_To do_: Would you repeat the listing exactly, without any of its images?

_Material provided_:
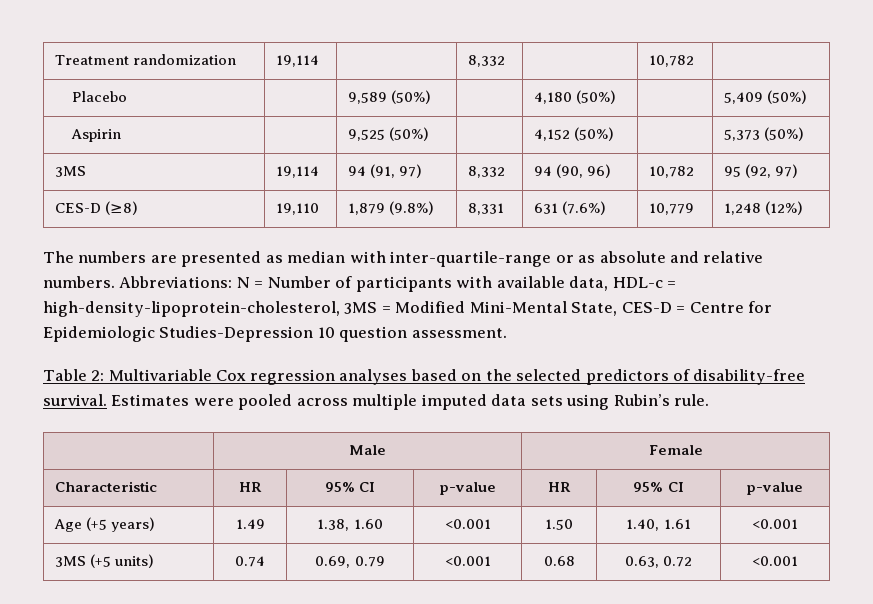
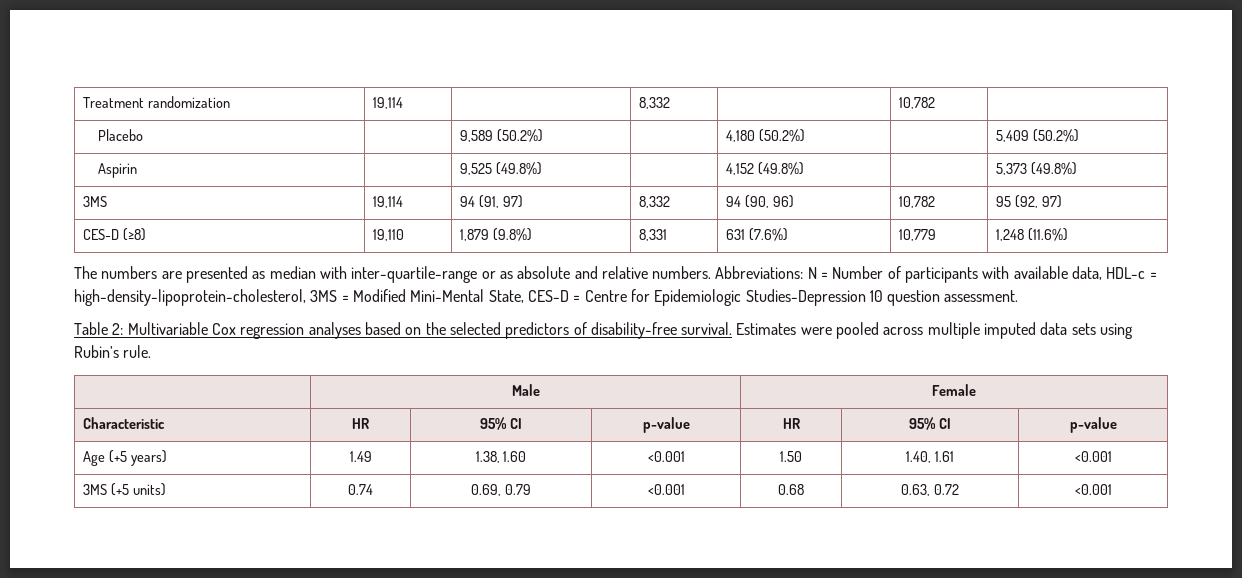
[391,90,432,104] (50%) -> [497,129,544,142] (50.2%)
[576,90,617,104] (50%) -> [759,129,806,142] (50.2%)
[767,90,808,104] (50%) -> [1033,129,1080,142] (50.2%)
[389,127,430,141] (50%) -> [496,162,543,175] (49.8%)
[574,127,615,141] (50%) -> [758,162,805,175] (49.8%)
[764,127,805,141] (50%) -> [1031,162,1078,175] (49.8%)
[765,201,804,215] (12%) -> [1028,228,1069,241] (11.6%)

_Result for this exercise_:
[391,90,432,104] (50%) -> [497,129,544,142] (50.2%)
[576,90,617,104] (50%) -> [759,129,806,142] (50.2%)
[767,90,808,104] (50%) -> [1033,129,1080,142] (50.2%)
[389,127,430,141] (50%) -> [496,162,543,175] (49.8%)
[574,127,615,141] (50%) -> [758,162,805,175] (49.8%)
[764,127,805,141] (50%) -> [1031,162,1078,175] (49.8%)
[765,201,804,215] (12%) -> [1028,228,1069,241] (11.6%)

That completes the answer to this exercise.